1. I am amazed at how inspiring others to be do-ers can have a stronger effect than trying to do it all yourself.. I must keep that in mind. Invest time in people.
2. It’s not just a stronger effect, it’s a multiplying effect. Teagan, I have never been more proud of you than when you signed up for such an influential volunteer position with One Girl. You purposefully put your hand up to be influential, to invest time in people. Pariss, in one year alone you have inspired more than $1000 in fundraising through inspiring others to get involved. So, I appreciate you saying that you got your inspiration from me, but take a step back and look at what an effect YOU are making! Emily. You’re just incredible.
Which brings me to point 3. This all seems really really ridiculous to me, because I started this post by telling you how inspired I was by Dave and Chantelle, right. Turns out, somehow, I am someone’s Dave and Chantelle. And, I mean.. there are just no words that I have for this. An accident, I guess.
How does it happen, though, that these people become do-ers? I can’t speak for the others, but so far it seems like it’s been because they looked at themselves and went “hey, I can be a doer”. And I guess that happened to me once too in 2010, after looking at those other do-ers, etc. But it’s definitely not always like that. Because once in September 2011, I was a watcher, or whatever the opposite to do-er is. Chantelle and Dave were setting up Do It In A Dress for One Girl. “Good on ya, guys, you’re such champions!” And that was about as far as it went, from my side of things. And then:
“One Girl is looking for some enthusiastic Brisbane based girls / guys who are interested in being featured in MX as part of our Do It In A Dress campaign! www.doitinadress.com – you need to a) be willing to wear a school dress in a national newspaper to promote the importance of educating girls b) be willing to become a part of the Do It In A Dress campaign – if you’re interested please reply, we’d love to have you onboard :)”
Hmm.. I like being in newspapers. Sign me up! We’ll worry about the dress part later…
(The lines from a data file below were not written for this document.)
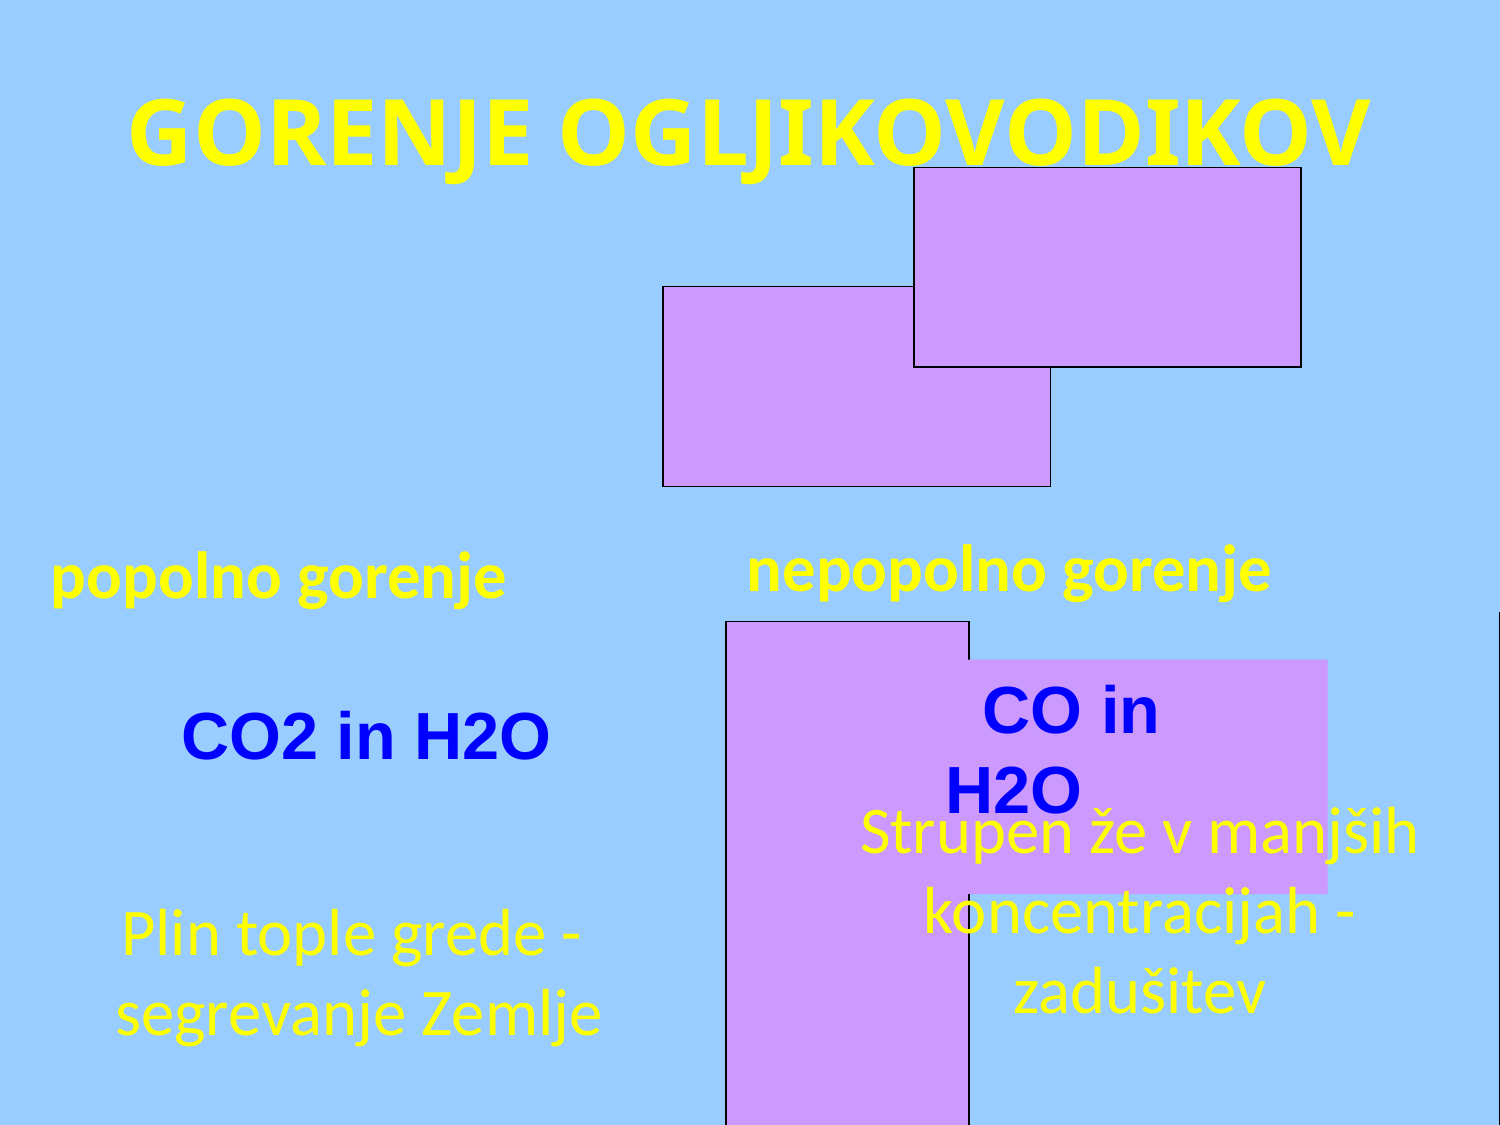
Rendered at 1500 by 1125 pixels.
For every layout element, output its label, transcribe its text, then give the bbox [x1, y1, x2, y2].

text_box Plin tople grede - segrevanje Zemlje [0, 881, 719, 1057]
text_box CO2 in H2O [0, 685, 678, 841]
text_box nepopolno gorenje [687, 508, 1500, 614]
text_box [726, 621, 970, 1125]
text_box GORENJE OGLJIKOVODIKOV [0, 35, 1500, 223]
text_box [662, 167, 1302, 487]
text_box popolno gorenje [36, 525, 680, 620]
text_box Strupen že v manjših koncentracijah - zadušitev [792, 779, 1489, 1114]
text_box CO in H2O [930, 659, 1328, 779]
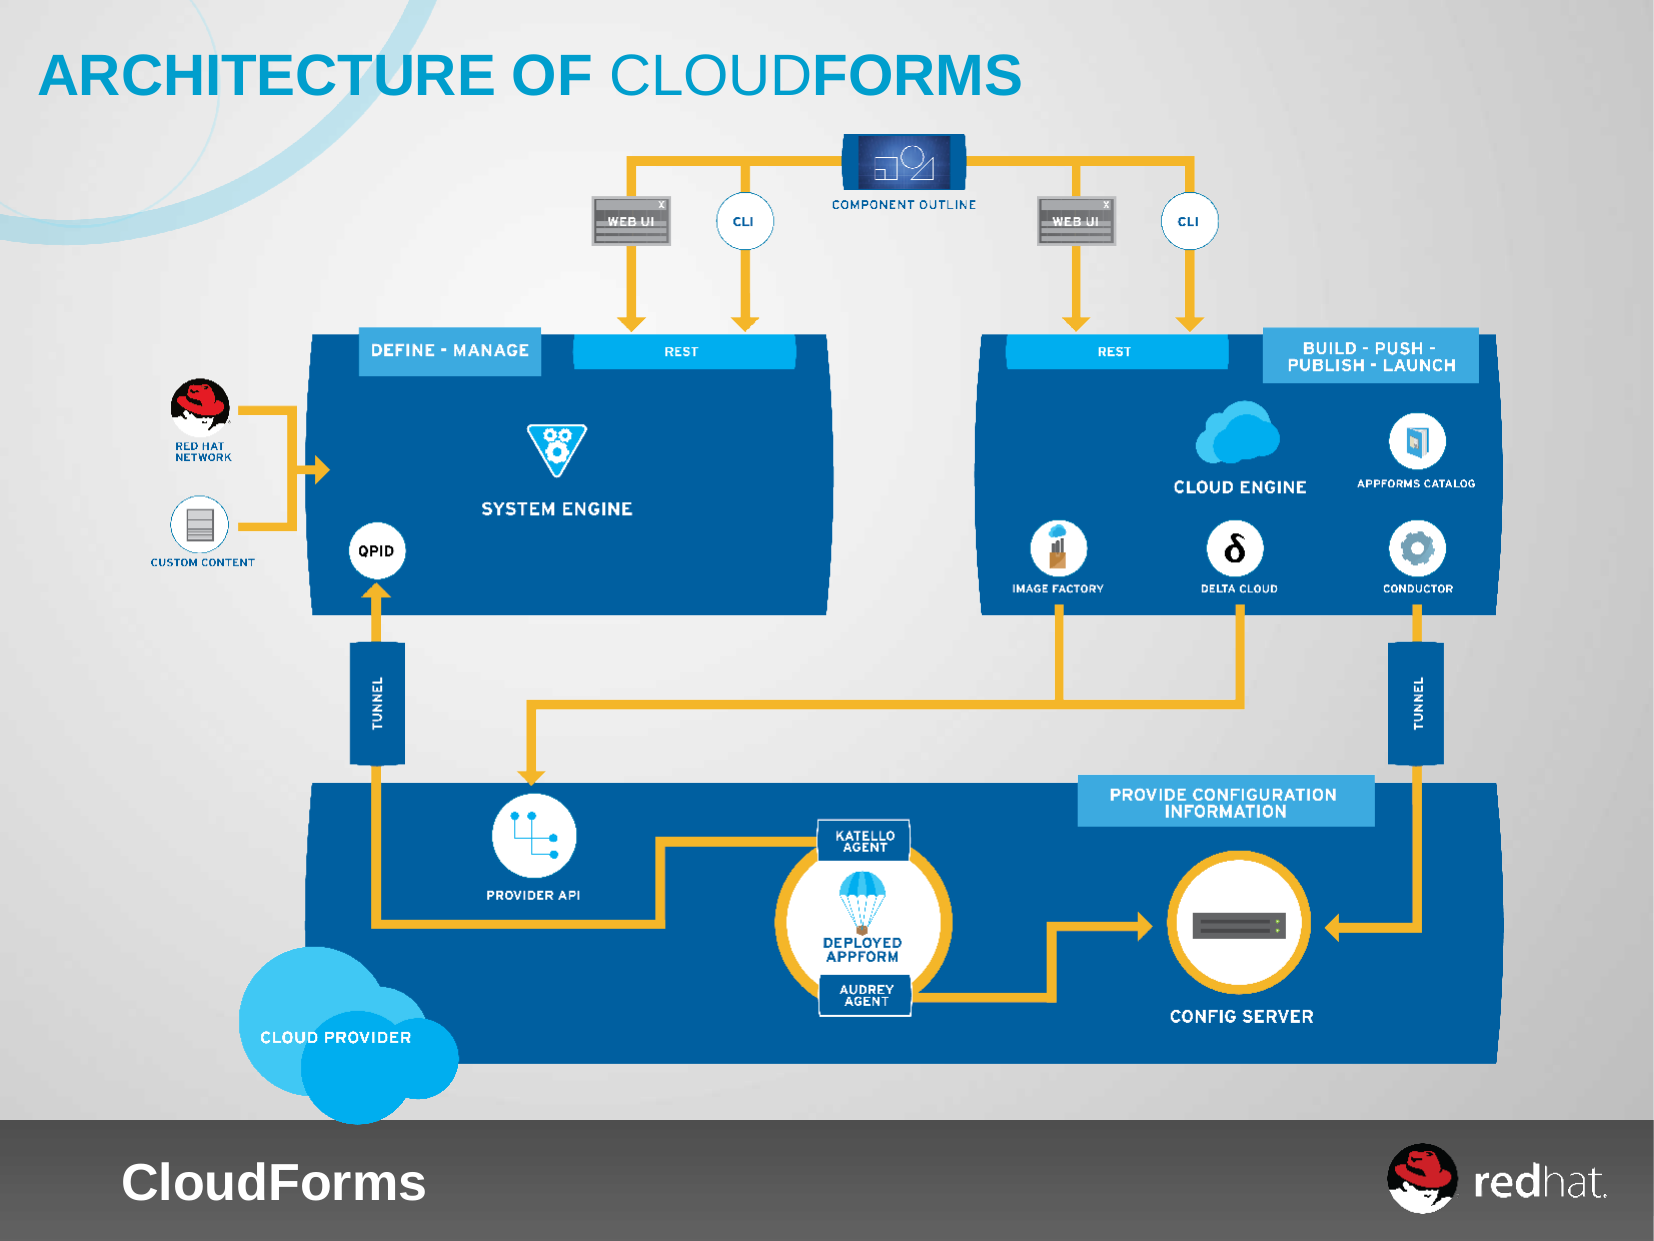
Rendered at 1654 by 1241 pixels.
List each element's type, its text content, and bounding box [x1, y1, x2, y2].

text_box ARCHITECTURE OF CLOUDFORMS [37, 39, 1331, 170]
picture [0, 0, 1654, 1241]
So, two things had to happen here. There had to be something in it for me (this surprised me when I realised it, looking back..), and the main thing was: I had to be asked. Such a tiny action, that turned into something I certainly didn’t see coming: thanks to your help, my dress campaign (not to mention the aforementioneds!) has raised $7500 over three years – 27 girls we’ve sent back to school…. just because she asked. If Chantelle never had’ve asked, I probably would never have done anything. “Keep up the great work, guys!” and that’d be it. But instead, a domino was flicked, and influence was spread.
So, from all of this, I guess.. thank you to everyone who has supported DIIAD over these years. Thank you for changing lives.
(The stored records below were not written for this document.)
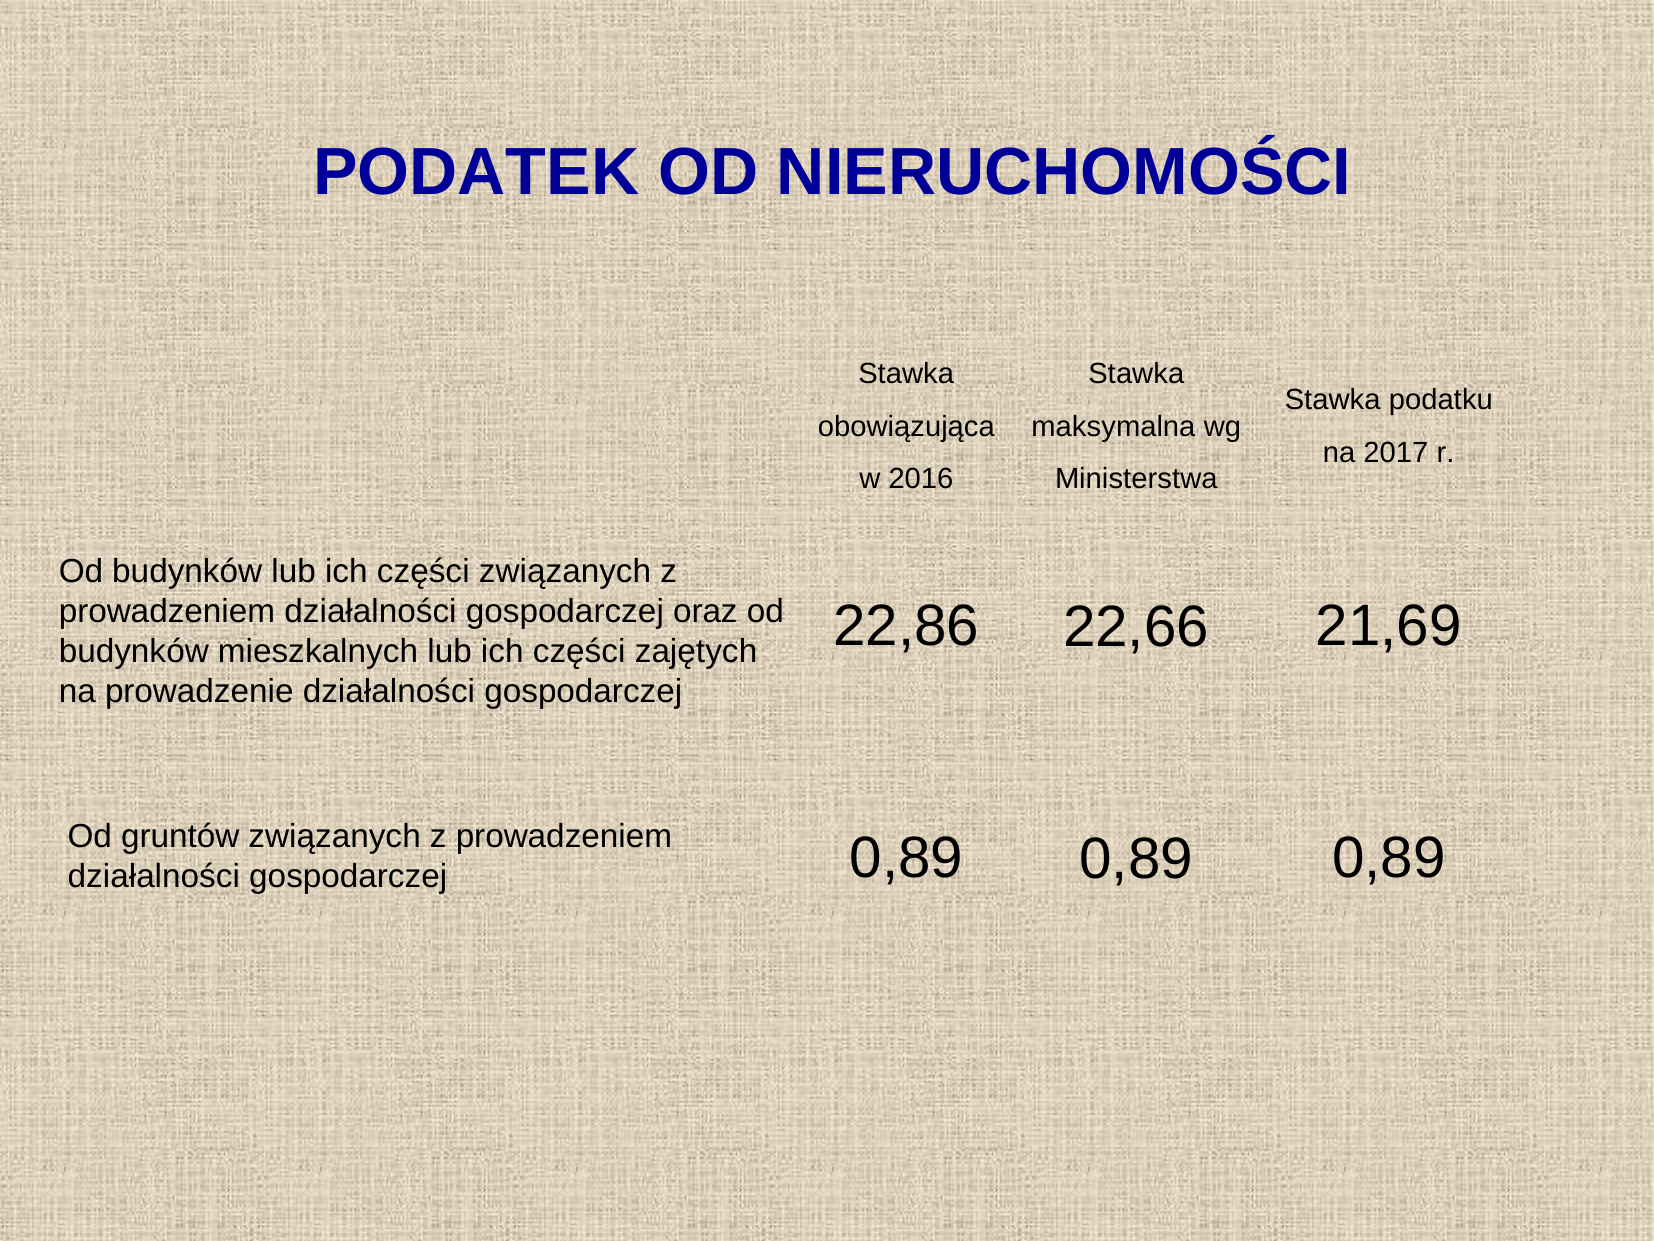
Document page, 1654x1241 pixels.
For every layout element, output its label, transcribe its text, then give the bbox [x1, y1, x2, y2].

table_cell 22,86 [804, 506, 1009, 738]
table_header Stawka maksymalna wg Ministerstwa [1009, 325, 1264, 506]
table_cell 0,89 [1264, 738, 1514, 970]
table_cell 0,89 [1009, 738, 1264, 970]
table_cell Od gruntów związanych z prowadzeniem działalności gospodarczej [53, 738, 804, 970]
table_header [53, 325, 804, 506]
table_cell Od budynków lub ich części związanych z prowadzeniem działalności gospodarczej oraz od budynków mieszkalnych lub ich części zajętych na prowadzenie działalności gospodarczej [53, 506, 804, 738]
table_header Stawka obowiązująca w 2016 [804, 325, 1009, 506]
text_box PODATEK OD NIERUCHOMOŚCI [88, 88, 1577, 251]
table_cell 22,66 [1009, 506, 1264, 738]
table_header Stawka podatku na 2017 r. [1264, 325, 1514, 506]
picture [0, 0, 1654, 1241]
table_cell 0,89 [804, 738, 1009, 970]
table_cell 21,69 [1264, 506, 1514, 738]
Thank you, Chantelle and Dave, for giving so many people an opportunity to make a difference.
.. But, still, I guess it does sort of make me wonder.. after considering how comfortable I was with just watching until someone took the tiniest action to ask me to get involved.. what other things could I have done, if only someone had’ve asked? What am I waiting now for someone to ask me to do..?
What are you not doing just because someone hasn’t asked?!